▶ _Your instructions_:
Reproduce every one of the lines below without changing anything.

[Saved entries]

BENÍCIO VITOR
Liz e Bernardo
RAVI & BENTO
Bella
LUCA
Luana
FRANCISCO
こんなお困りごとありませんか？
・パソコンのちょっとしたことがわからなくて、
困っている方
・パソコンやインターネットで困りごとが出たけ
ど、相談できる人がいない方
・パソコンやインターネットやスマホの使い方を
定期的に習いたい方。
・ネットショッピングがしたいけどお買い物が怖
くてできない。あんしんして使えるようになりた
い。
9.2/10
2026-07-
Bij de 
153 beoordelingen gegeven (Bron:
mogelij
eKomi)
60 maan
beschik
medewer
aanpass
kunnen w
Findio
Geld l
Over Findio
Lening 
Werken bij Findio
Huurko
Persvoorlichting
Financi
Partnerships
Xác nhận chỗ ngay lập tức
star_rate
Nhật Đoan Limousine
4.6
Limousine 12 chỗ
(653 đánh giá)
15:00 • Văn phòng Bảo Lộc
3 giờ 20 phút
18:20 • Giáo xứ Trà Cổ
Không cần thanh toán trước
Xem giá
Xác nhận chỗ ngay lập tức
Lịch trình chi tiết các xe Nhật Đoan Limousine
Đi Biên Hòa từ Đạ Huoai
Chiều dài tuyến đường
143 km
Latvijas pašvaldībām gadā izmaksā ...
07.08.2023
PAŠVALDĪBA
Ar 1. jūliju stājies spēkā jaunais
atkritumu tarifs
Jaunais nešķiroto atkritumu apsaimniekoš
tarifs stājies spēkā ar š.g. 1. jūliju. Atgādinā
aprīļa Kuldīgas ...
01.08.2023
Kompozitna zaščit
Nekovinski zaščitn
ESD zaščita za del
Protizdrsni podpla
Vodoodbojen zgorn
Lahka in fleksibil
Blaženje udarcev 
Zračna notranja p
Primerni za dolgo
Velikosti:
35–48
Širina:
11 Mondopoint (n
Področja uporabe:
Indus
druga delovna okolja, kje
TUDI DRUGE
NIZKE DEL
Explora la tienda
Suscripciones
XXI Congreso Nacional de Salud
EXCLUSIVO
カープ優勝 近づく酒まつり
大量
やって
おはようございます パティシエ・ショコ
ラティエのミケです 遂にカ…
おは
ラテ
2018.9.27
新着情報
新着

▶ _Task solution_:
BENÍCIO VITOR
Liz e Bernardo
RAVI & BENTO
Bella
LUCA
Luana
FRANCISCO
こんなお困りごとありませんか？
・パソコンのちょっとしたことがわからなくて、
困っている方
・パソコンやインターネットで困りごとが出たけ
ど、相談できる人がいない方
・パソコンやインターネットやスマホの使い方を
定期的に習いたい方。
・ネットショッピングがしたいけどお買い物が怖
くてできない。あんしんして使えるようになりた
い。
9.2/10
2026-07-
Bij de 
153 beoordelingen gegeven (Bron:
mogelij
eKomi)
60 maan
beschik
medewer
aanpass
kunnen w
Findio
Geld l
Over Findio
Lening 
Werken bij Findio
Huurko
Persvoorlichting
Financi
Partnerships
Xác nhận chỗ ngay lập tức
star_rate
Nhật Đoan Limousine
4.6
Limousine 12 chỗ
(653 đánh giá)
15:00 • Văn phòng Bảo Lộc
3 giờ 20 phút
18:20 • Giáo xứ Trà Cổ
Không cần thanh toán trước
Xem giá
Xác nhận chỗ ngay lập tức
Lịch trình chi tiết các xe Nhật Đoan Limousine
Đi Biên Hòa từ Đạ Huoai
Chiều dài tuyến đường
143 km
Latvijas pašvaldībām gadā izmaksā ...
07.08.2023
PAŠVALDĪBA
Ar 1. jūliju stājies spēkā jaunais
atkritumu tarifs
Jaunais nešķiroto atkritumu apsaimniekoš
tarifs stājies spēkā ar š.g. 1. jūliju. Atgādinā
aprīļa Kuldīgas ...
01.08.2023
Kompozitna zaščit
Nekovinski zaščitn
ESD zaščita za del
Protizdrsni podpla
Vodoodbojen zgorn
Lahka in fleksibil
Blaženje udarcev 
Zračna notranja p
Primerni za dolgo
Velikosti:
35–48
Širina:
11 Mondopoint (n
Področja uporabe:
Indus
druga delovna okolja, kje
TUDI DRUGE
NIZKE DEL
Explora la tienda
Suscripciones
XXI Congreso Nacional de Salud
EXCLUSIVO
カープ優勝 近づく酒まつり
大量
やって
おはようございます パティシエ・ショコ
ラティエのミケです 遂にカ…
おは
ラテ
2018.9.27
新着情報
新着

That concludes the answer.